Cette sortie vient se greffer aux récentes descentes de René Sadi dans plusieurs régions du pays, marquées elles également, par une forte médiatisation qui a relancé l’aura de ce parti, ainsi que de celui qui l’incarne auprès des Camerounais. Fort de toute la mobilisation et de tout le matraquage médiatique qui auront accompagné le travail du secrétaire général du Comité central pendant plus d’une semaine, beaucoup d’analystes voient à travers cela, une officialisation tacite de campagne électorale.

D’ailleurs, en distribuant l’ouvrage de Marie-Claire Nnana qui expose ouvertement la volonté quasi-unanime des militants du Rdpc à voir la candidature de leur représentant naturel être renouvelée, au moment où les opérations d’inscriptions sur les listes électorales battent leur plein dans plusieurs villes du pays, l’intelligentsia politique réuni autour de René Sadi n’a-t-il pas voulu amené ces hommes et femmes qui constituent la classe dirigeante de cette formation politique à prendre en mains le rôle qui est le leur dans la réélection de Paul Biya en 2011 ? Et si cela est le cas, que pourra l’opposition ?

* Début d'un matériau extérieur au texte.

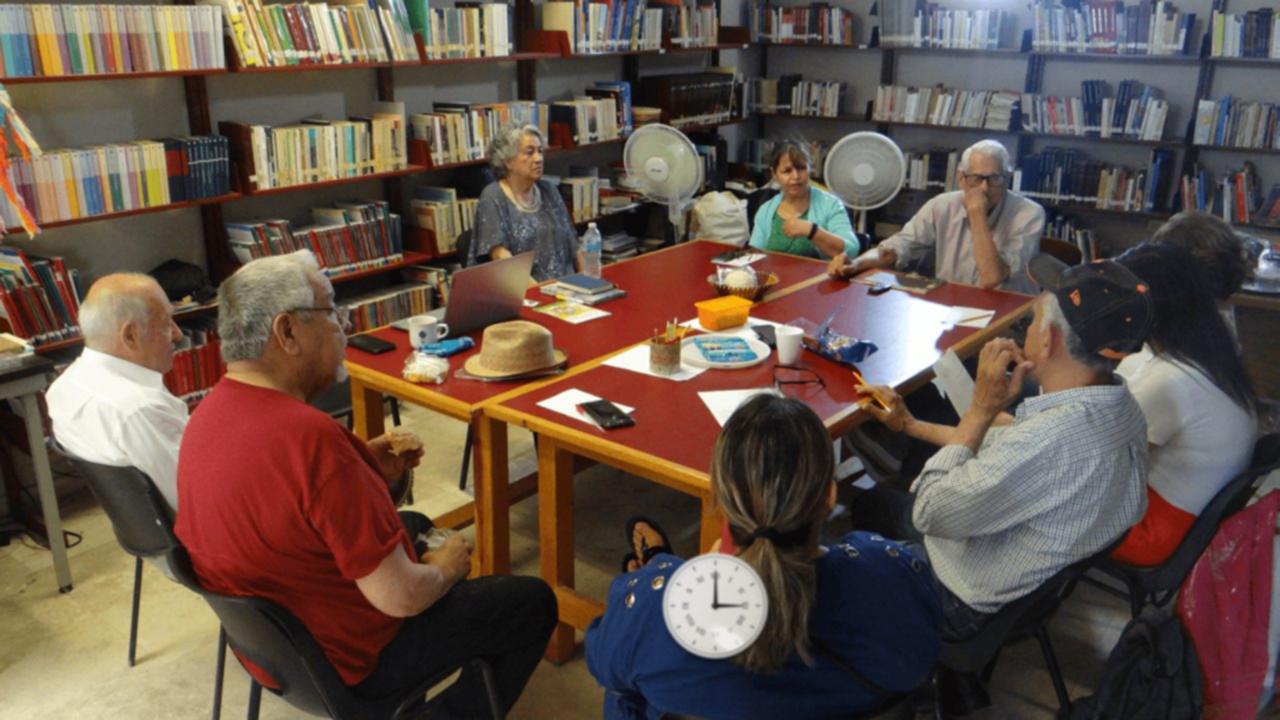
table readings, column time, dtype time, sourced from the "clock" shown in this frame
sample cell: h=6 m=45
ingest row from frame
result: h=3 m=0
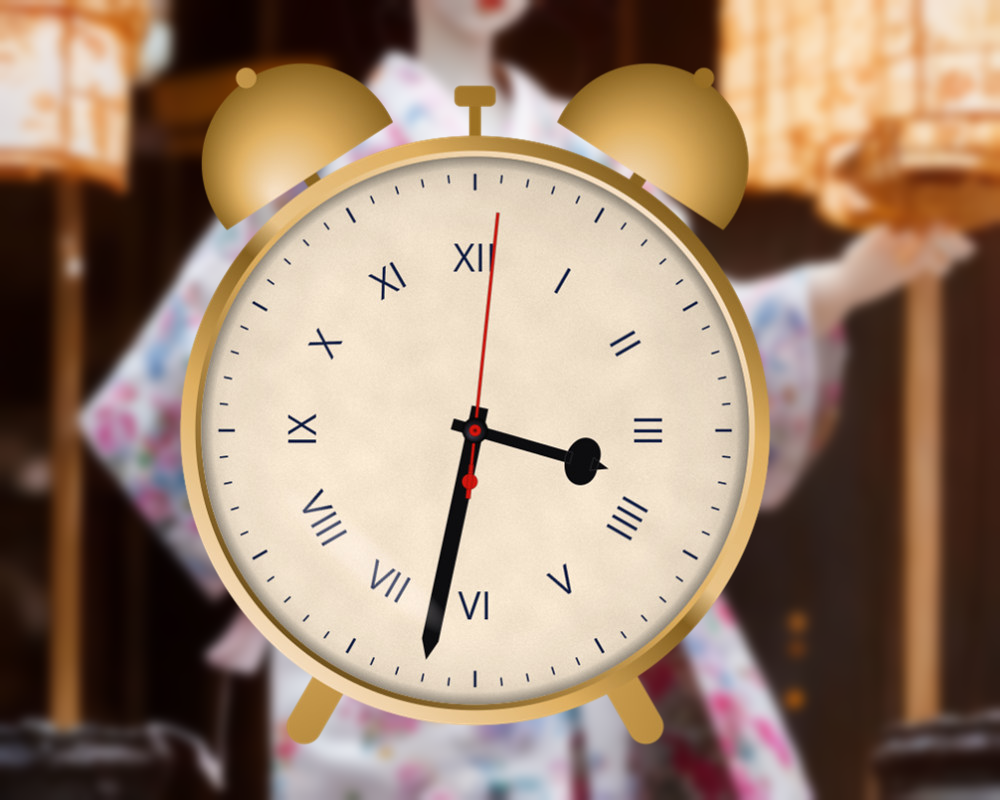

Dans ce contexte fortement dominé par l’unique présence médiatique du parti au pouvoir, la place de l’opposition dans ce jeu politique est réduite à la portion plus que congrue. En dehors de quelques actions éparses et désespérées de certains partis politiques tels que le Manidem, l’Upc, l’Undp et le Sdf, rien de concret n’émerge en surface. C’est une opposition qui est divisée sur l’attitude à avoir face à Elections Cameroon, cet organe chargé de veiller au bon déroulement du processus électoral au Cameroun.

 

Paul Biya : le meilleur choix ?

Pour une bonne frange des populations, l’actuel chef d’Etat est encore celui qui représente le moindre risque pour le Cameroun. Dans la mesure où tous ceux qui se sont lancés à sa succession ont brillé par leur manque d’initiatives. Car, que de proposer à la place des programmes susceptibles de contribuer aux problèmes de développement du Cameroun, ils ont multiplié des campagnes de déstabilisation à la fois contre le Cameroun et contre Paul Biya. Alors que les Camerounais en attendent mieux. Dans les rangs du parti au pouvoir, ces campagnes ont plutôt permis aux partisans du Rdpc de vanter sans vergogne aucune, les mérites de leur illustre chef.

Pour René Sadi et l’ensemble des militants du Rdpc, Paul Biya a su incarner et porter les aspirations profondes du peuple à la dignité, à la liberté et au progrès. Comme il a su pendant de longues années conduire avec bonheur, les destinées du Cameroun. « Le Cameroun mérite un grand chef, il a un grand chef. » Arguera René Sadi, avant d’ajouter que « toutes ces qualités dont il fait montre et tous les atouts qui sont les siens, justifient bien le soutien constant que nous lui apportons. » Paul Biya est pour le secrétaire général du comité central du Rdpc, celui qui a su promouvoir et consolider l’unité nationale.